Nel 1937 divenne direttore il prof. Giuseppe Imbò. Questi cercò di spingere affinché l’istituzione fosse riportata al prestigio che le competeva e l’attività di ricerca fosse ripresa in funzione dell’antico obiettivo del Palmieri: riuscire a prevedere le eruzioni. Il metodo messo a punto dall’Imbò si rivelò valido tant’è che il direttore dell’Osservatorio fu in grado di prevedere quella che è stata a tutt’oggi l’ultima eruzione del Vesuvio. L’eruzione del 18 Marzo 1944. In quel frangente Imbò tentò, senza successo, di convincere gli alleati (era in corso la seconda guerra mondiale) affinché predisponessero misure per la salvaguardia della popolazione civile e per lo sgombero del campo d’aviazione di Terzigno, che sarebbe stato presumibilmente esposto alle colate di fango del vulcano.
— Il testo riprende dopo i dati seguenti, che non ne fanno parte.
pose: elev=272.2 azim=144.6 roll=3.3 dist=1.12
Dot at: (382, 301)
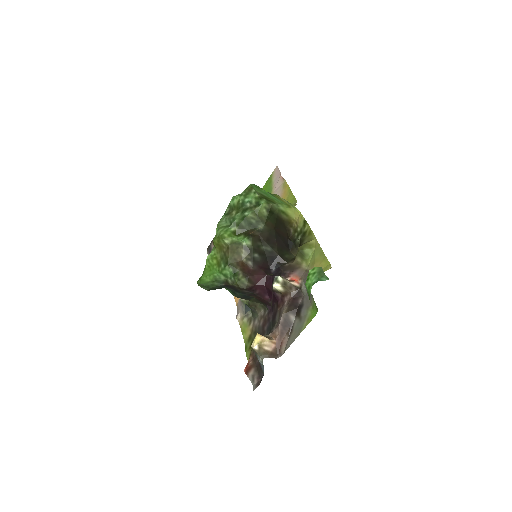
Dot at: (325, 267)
La direzione di Imbò durò fino al 1970 in corrispondenza con l’inizio della prima fase ascendente del Bradisismo Flegreo. La gravità del fenomeno flegreo (l’innalzamento del suolo, sotto l’effetto delle spinte sotterranee, rese tra l’altro quasi inaccessibile alle imbarcazioni il porto di Pozzuoli) e il timore di un’eruzione del vulcano della Solfatara evidenziò la tempra del nuovo direttore, il prof. Giuseppe Luongo (in precedenza c’era stata la direzione di Paolo Gasparini. Dal 1971 al 1983 ndr.) peraltro già distintosi per l’incessante opera di studio e divulgazione dei rischi derivanti dall’abnorme antropizzazione delle pendici del vulcano. Una delle ultime direzioni dell’Osservatorio Vesuviano, prima che perdesse la propria autonomia gestionale e fosse assorbito dall’INGV, fu affidata alla diligente opera della professoressa Lucia Civetta (dopo le sono succeduti Giovanni Macedonio, Marcello Martini e Giuseppe De Natale; attualmente ne regge le sorti Francesca Bianco, ndr.).